Monday, December 5, 2011

Higher Commdities Prices Cause 2,000 Layoffs at Cargill


Cargill, Inc. is one of the giant American agricultural conglomerates that have such a poor reputation among people who actually give a shit how the stuff they put in their mouths is grown/raised/processed/produced/packaged. There are few industries less accountable these days than big agribusiness. Nevertheless, per this report from CBS News, ordinarily I hate seeing anyone lose their jobs:
Food-industry conglomerate Cargill Inc. said Friday it will cut up to 2,000 jobs to reduce expenses in a weak economy.

Cargill, which has 138,000 employees, said most of the cuts will occur in the next six months.
The announcement, of course, was accompanied by the usual Corporate FlackSpeak:
"These are difficult decisions but are necessary to better position the company for continued growth," said spokesman Mike Fernandez. The company said each business unit made recommendations for reductions, and the cuts were not uniform across all segments.
Why don't any of these business stenographers reporters ever call out any of these assholes by asking exactly how it is possible for a company to grow while laying off its employees. Just once, I'd like to see them ask for an explanation. Just once. Fucking humor me. It's as if they can get up and assert that two plus two equals five and everyone just shrugs like it makes sense. Do they really learn this shit in business school or something?

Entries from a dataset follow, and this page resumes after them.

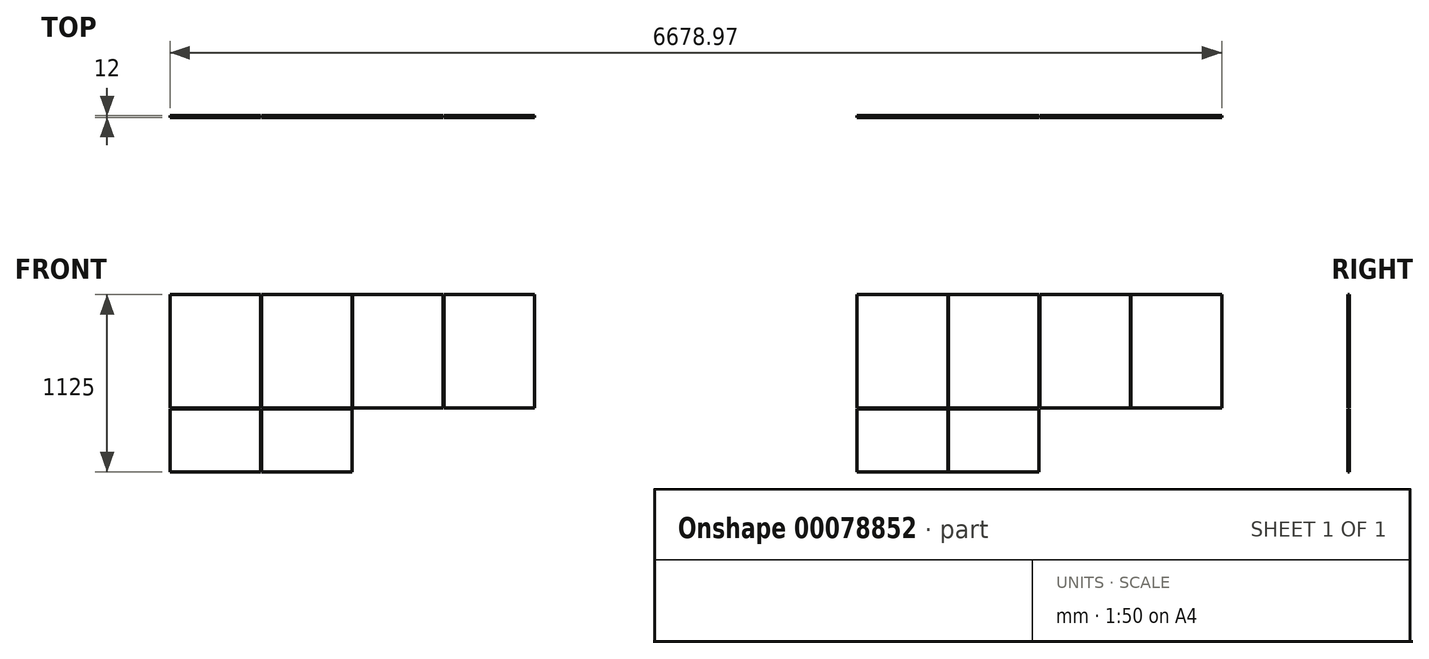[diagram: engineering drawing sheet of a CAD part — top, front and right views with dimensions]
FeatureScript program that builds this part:
annotation { "Feature Type Name" : "Feature", "Feature Type Description" : "" }
export const myFeature = defineFeature(function(context is Context, id is Id, definition is map)
    precondition{}
    {
        {
            var Q0;
            Q0=qCreatedBy(makeId("Front.planeOp"),FACE);
            var sketch = newSketch(context, id + "F0", { "sketchPlane" : qUnion([Q0])});
            skLineSegment(sketch, "E0.bottom", {"start": v(0, 0) * mm, "end": v(2400, 0) * mm, "construction": true});
            skLineSegment(sketch, "E0.top", {"start": v(0, 1200) * mm, "end": v(2400, 1200) * mm, "construction": true});
            skLineSegment(sketch, "E0.left", {"start": v(0, 0) * mm, "end": v(0, 1200) * mm, "construction": true});
            skLineSegment(sketch, "E0.right", {"start": v(2400, 0) * mm, "end": v(2400, 1200) * mm, "construction": true});
            skLineSegment(sketch, "E1.bottom", {"start": v(0, 1200) * mm, "end": v(575, 1200) * mm});
            skLineSegment(sketch, "E1.top", {"start": v(0, 480) * mm, "end": v(575, 480) * mm});
            skLineSegment(sketch, "E1.left", {"start": v(0, 1200) * mm, "end": v(0, 480) * mm});
            skLineSegment(sketch, "E1.right", {"start": v(575, 1200) * mm, "end": v(575, 480) * mm});
            skLineSegment(sketch, "E2.1.0.0", {"start": v(580, 480) * mm, "end": v(1155, 480) * mm});
            skLineSegment(sketch, "E2.1.0.1", {"start": v(580, 1200) * mm, "end": v(580, 480) * mm});
            skLineSegment(sketch, "E2.1.0.2", {"start": v(580, 1200) * mm, "end": v(1155, 1200) * mm});
            skLineSegment(sketch, "E2.1.0.3", {"start": v(1155, 1200) * mm, "end": v(1155, 480) * mm});
            skLineSegment(sketch, "E2.2.0.0", {"start": v(1160, 480) * mm, "end": v(1735, 480) * mm});
            skLineSegment(sketch, "E2.2.0.1", {"start": v(1160, 1200) * mm, "end": v(1160, 480) * mm});
            skLineSegment(sketch, "E2.2.0.2", {"start": v(1160, 1200) * mm, "end": v(1735, 1200) * mm});
            skLineSegment(sketch, "E2.2.0.3", {"start": v(1735, 1200) * mm, "end": v(1735, 480) * mm});
            skLineSegment(sketch, "E2.direction1", {"start": v(575, 480) * mm, "end": v(1155, 480) * mm, "construction": true});
            skLineSegment(sketch, "E3.0.3.0", {"start": v(1740, 480) * mm, "end": v(2315, 480) * mm});
            skLineSegment(sketch, "E3.3.3.0", {"start": v(1740, 1200) * mm, "end": v(1740, 480) * mm});
            skLineSegment(sketch, "E3.6.3.0", {"start": v(1740, 1200) * mm, "end": v(2315, 1200) * mm});
            skLineSegment(sketch, "E3.9.3.0", {"start": v(2315, 1200) * mm, "end": v(2315, 480) * mm});
            skLineSegment(sketch, "E4.bottom", {"start": v(0, 475) * mm, "end": v(575, 475) * mm});
            skLineSegment(sketch, "E4.top", {"start": v(0, 75) * mm, "end": v(575, 75) * mm});
            skLineSegment(sketch, "E4.left", {"start": v(0, 475) * mm, "end": v(0, 75) * mm});
            skLineSegment(sketch, "E4.right", {"start": v(575, 475) * mm, "end": v(575, 75) * mm});
            skLineSegment(sketch, "E5.bottom", {"start": v(580, 475) * mm, "end": v(1155, 475) * mm});
            skLineSegment(sketch, "E5.top", {"start": v(580, 75) * mm, "end": v(1155, 75) * mm});
            skLineSegment(sketch, "E5.left", {"start": v(580, 475) * mm, "end": v(580, 75) * mm});
            skLineSegment(sketch, "E5.right", {"start": v(1155, 475) * mm, "end": v(1155, 75) * mm});
            skLineSegment(sketch, "E6", {"start": v(0, 1350) * mm, "end": v(4797.92, 1350) * mm, "construction": true});
            skLineSegment(sketch, "E7.bottom", {"start": v(4363.97, 0) * mm, "end": v(6763.97, 0) * mm, "construction": true});
            skLineSegment(sketch, "E7.top", {"start": v(4363.97, 1200) * mm, "end": v(6763.97, 1200) * mm, "construction": true});
            skLineSegment(sketch, "E7.left", {"start": v(4363.97, 0) * mm, "end": v(4363.97, 1200) * mm, "construction": true});
            skLineSegment(sketch, "E7.right", {"start": v(6763.97, 0) * mm, "end": v(6763.97, 1200) * mm, "construction": true});
            skLineSegment(sketch, "E8.bottom", {"start": v(4363.97, 1200) * mm, "end": v(4938.97, 1200) * mm});
            skLineSegment(sketch, "E8.top", {"start": v(4363.97, 480) * mm, "end": v(4938.97, 480) * mm});
            skLineSegment(sketch, "E8.left", {"start": v(4363.97, 1200) * mm, "end": v(4363.97, 480) * mm});
            skLineSegment(sketch, "E8.right", {"start": v(4938.97, 1200) * mm, "end": v(4938.97, 480) * mm});
            skLineSegment(sketch, "E9.1.0.0", {"start": v(4943.97, 480) * mm, "end": v(5518.97, 480) * mm});
            skLineSegment(sketch, "E9.1.0.1", {"start": v(4943.97, 1200) * mm, "end": v(4943.97, 480) * mm});
            skLineSegment(sketch, "E9.1.0.2", {"start": v(4943.97, 1200) * mm, "end": v(5518.97, 1200) * mm});
            skLineSegment(sketch, "E9.1.0.3", {"start": v(5518.97, 1200) * mm, "end": v(5518.97, 480) * mm});
            skLineSegment(sketch, "E9.2.0.0", {"start": v(5523.97, 480) * mm, "end": v(6098.97, 480) * mm});
            skLineSegment(sketch, "E9.2.0.1", {"start": v(5523.97, 1200) * mm, "end": v(5523.97, 480) * mm});
            skLineSegment(sketch, "E9.2.0.2", {"start": v(5523.97, 1200) * mm, "end": v(6098.97, 1200) * mm});
            skLineSegment(sketch, "E9.2.0.3", {"start": v(6098.97, 1200) * mm, "end": v(6098.97, 480) * mm});
            skLineSegment(sketch, "E9.direction1", {"start": v(4938.97, 480) * mm, "end": v(5518.97, 480) * mm, "construction": true});
            skLineSegment(sketch, "E10.0.3.0", {"start": v(6103.97, 480) * mm, "end": v(6678.97, 480) * mm});
            skLineSegment(sketch, "E10.3.3.0", {"start": v(6103.97, 1200) * mm, "end": v(6103.97, 480) * mm});
            skLineSegment(sketch, "E10.6.3.0", {"start": v(6103.97, 1200) * mm, "end": v(6678.97, 1200) * mm});
            skLineSegment(sketch, "E10.9.3.0", {"start": v(6678.97, 1200) * mm, "end": v(6678.97, 480) * mm});
            skLineSegment(sketch, "E11.bottom", {"start": v(4363.97, 475) * mm, "end": v(4938.97, 475) * mm});
            skLineSegment(sketch, "E11.top", {"start": v(4363.97, 75) * mm, "end": v(4938.97, 75) * mm});
            skLineSegment(sketch, "E11.left", {"start": v(4363.97, 475) * mm, "end": v(4363.97, 75) * mm});
            skLineSegment(sketch, "E11.right", {"start": v(4938.97, 475) * mm, "end": v(4938.97, 75) * mm});
            skLineSegment(sketch, "E12.bottom", {"start": v(4943.97, 475) * mm, "end": v(5518.97, 475) * mm});
            skLineSegment(sketch, "E12.top", {"start": v(4943.97, 75) * mm, "end": v(5518.97, 75) * mm});
            skLineSegment(sketch, "E12.left", {"start": v(4943.97, 475) * mm, "end": v(4943.97, 75) * mm});
            skLineSegment(sketch, "E12.right", {"start": v(5518.97, 475) * mm, "end": v(5518.97, 75) * mm});
            skLineSegment(sketch, "E13", {"start": v(-1376.47, 1350) * mm, "end": v(-533.38, 1350) * mm, "construction": true});
            skSolve(sketch);
        }
        {
            var Q0;
            Q0 = qSketchRegion(id + "F0", true);
            extrude(context, id + "F1", {"entities" : qUnion([Q0]), "depth" : 12 * mm});
        }
    });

Anyway, the article didn't bore down into the root cause of Cargill's problems until near the end:
Cargill doesn't report financial results in the same detail as publicly traded companies, but it said in October that fiscal first-quarter earnings fell 66 percent despite a 34 percent increase in revenue. The company was hurt by volatile commodity prices that hurt its trading business, and the sale of a majority stake in a fertilizer maker also reduced profit.
Wow, let me take off my shoes and socks for a minute while I contemplate the math on this one. Revenues were UP by one-third but earnings were DOWN by two-thirds, huh? That sounds like a shit-pot load of inflation there to me. If it walks like a duck, flies like a duck and quacks like a duck...it's gonna cost you a lot more to cook it and put it on your table at Christmastime this year. And fuck the reporter who wrote this article referring to "volatile" commodities prices when it should be pretty clear that whatever short-term fluctuations there may have been, they clearly were generally headed in one direction: up. Corporate America does not need any additional help concealing the truth from people.

Remember this example as the Federal Reserve and the other central banks keep playing their games with the world's currencies trying to prop up the creaking facade of business as usual. More "liquidity" (another Orwellian term I hate) means MORE commodity inflation, which means MORE cost pressure on soulless corporations like Cargill, which means MORE layoffs. Until the day finally comes when they "prime the pump" only to have the pressure blow the whole stinking edifice up in their faces.

2 comments:

  1. We are coming up on our one-year anniversary of US national average gasoline price over $3/gallon, December 20, 2010.

    Expect major layoffs as US refineries shut down.

    ReplyDelete
  2. @babystrangeloop - I was thinking about that just the other day. Welcome to the "new normal."